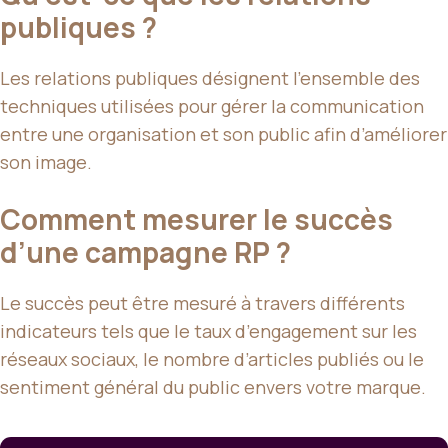
publiques ?
Les relations publiques désignent l’ensemble des
techniques utilisées pour gérer la communication
entre une organisation et son public afin d’améliorer
son image.
Comment mesurer le succès
d’une campagne RP ?
Le succès peut être mesuré à travers différents
indicateurs tels que le taux d’engagement sur les
réseaux sociaux, le nombre d’articles publiés ou le
sentiment général du public envers votre marque.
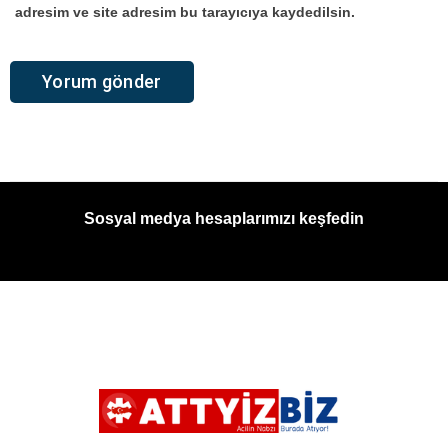
adresim ve site adresim bu tarayıcıya kaydedilsin.
Sosyal medya hesaplarımızı keşfedin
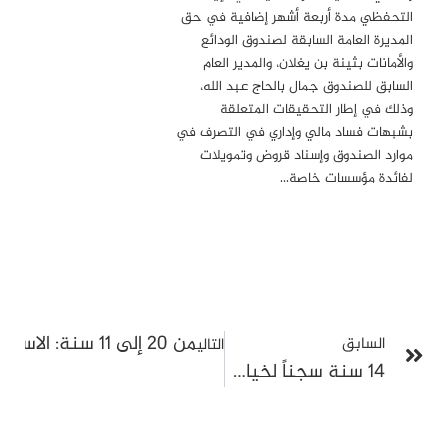
التحفظي مدة أربعة أشهر إضافية في حق
المديرة العامة السابقة لصندوق الودائع
والأمانات بثينة بن يغلان، والمدير العام
السابق للصندوق جمال بالحاج عبد الله،
وذلك في إطار التحقيقات المتعلقة
بشبهات فساد مالي وإداري في التصرف في
موارد الصندوق وإسناد قروض وتمويلات
لفائدة مؤسسات خاصة…
من 20 إلى 11 سنة: الاستئناف يخفف أحكام قضية النقابة العامة للحرس في ملف جمع أموال لشهداء وجرحى الأمنيين
السابق
التالي
14 سنة سجناً لخيام التركي في قضية مالية: المرصد يندد بتوظيف القضاء المالي في ملاحقة المعارضين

-------------------------

» Activity: The answer should contain nothing except the lines from the one with "السابق للصندوق جمال بالحاج عبد الله،" to the end of the material above, each given again exactly.

» Expected answer:
السابق للصندوق جمال بالحاج عبد الله،
وذلك في إطار التحقيقات المتعلقة
بشبهات فساد مالي وإداري في التصرف في
موارد الصندوق وإسناد قروض وتمويلات
لفائدة مؤسسات خاصة…
من 20 إلى 11 سنة: الاستئناف يخفف أحكام قضية النقابة العامة للحرس في ملف جمع أموال لشهداء وجرحى الأمنيين
السابق
التالي
14 سنة سجناً لخيام التركي في قضية مالية: المرصد يندد بتوظيف القضاء المالي في ملاحقة المعارضين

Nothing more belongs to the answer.